The conference seeks to bring the resources of Jainism, of the dharma traditions of India, and of the world's religious and spiritual traditions in general, to bear on the most difficult bioethical questions of our day. Its broad aim is to address such questions as: when does life begin, and when does it end? When is the quality of life so compromised that doctors should cease further interventions? What is informed consent? What constraints should apply to research on human subjects? And how can the sanctity of life be preserved?
Claremont Lincoln University is co-sponsoring the event with its local, national, and international Jain partners (the Jain Center of Southern California, the Federation of Jain Associations in North America, and the International School for Jain Studies), making the conference a rare joining of those who follow the tenets of this ancient tradition in practice, and those who contemplate it through speculative scholastics, at the international level.

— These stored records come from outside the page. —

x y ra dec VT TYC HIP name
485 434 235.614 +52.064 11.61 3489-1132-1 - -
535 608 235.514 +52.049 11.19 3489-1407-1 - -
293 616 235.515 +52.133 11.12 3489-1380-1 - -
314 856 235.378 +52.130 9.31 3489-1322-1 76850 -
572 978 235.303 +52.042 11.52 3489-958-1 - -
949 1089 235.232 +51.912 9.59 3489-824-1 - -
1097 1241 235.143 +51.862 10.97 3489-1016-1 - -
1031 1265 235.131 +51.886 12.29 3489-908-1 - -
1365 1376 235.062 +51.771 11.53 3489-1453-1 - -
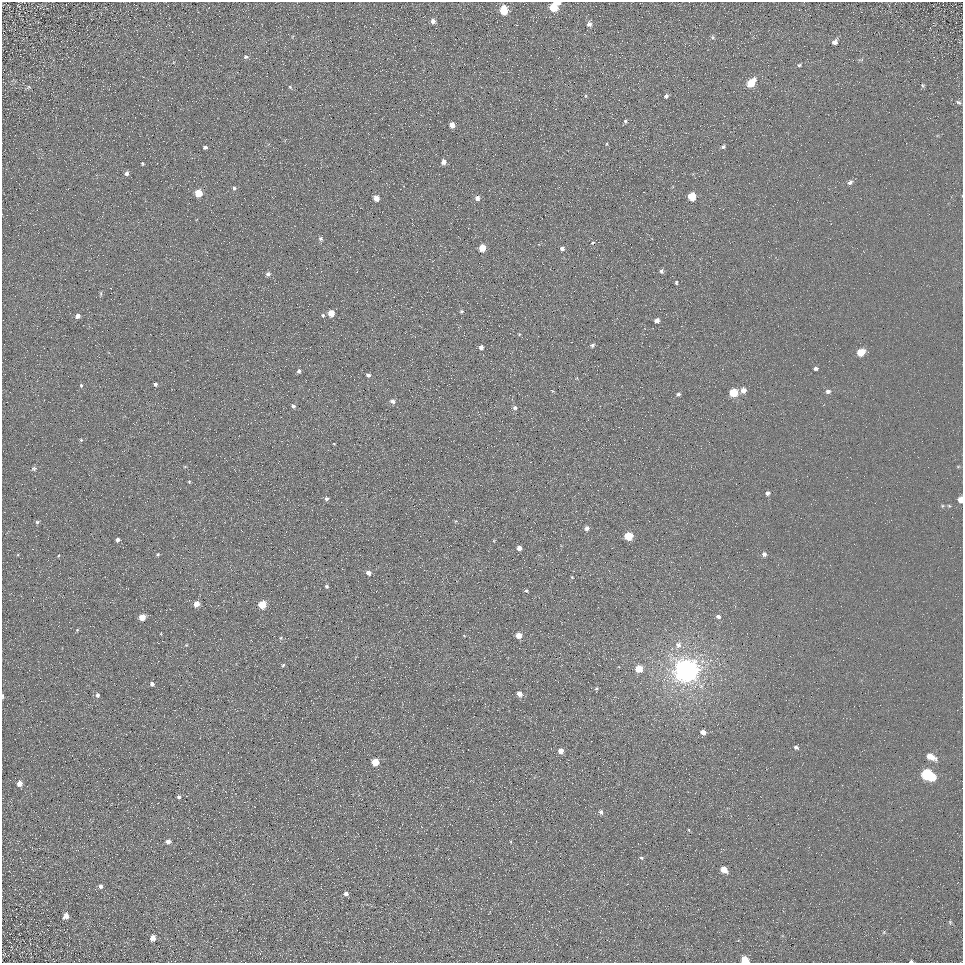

In addition to having diversity in religious difference, and bringing Jain practice and scholarship together within the international purview, the conference will also have speakers coming from incredibly varied walks of occupational life; rabbis, independent researchers, authors, a president of a religious network, a talk show producer, a surgeon, a cardiologist, a former scientist, a neurologist, professors, students, and Jain nuns will all constitute the diverse body of this unique conference.
The Bioethics Conference will be the pilot conference for the Jain Studies Program at Claremont Lincoln University--one of a handful of programs on Jainism that exist in the entire US--which opened last fall, at the inauguration ceremony of the newly founded university. The diversity seen along the different lines of the conference manifests the vision of Claremont Lincoln University, which aims to educate its student body in an interdisciplinary, multicultural, and multireligious milieu.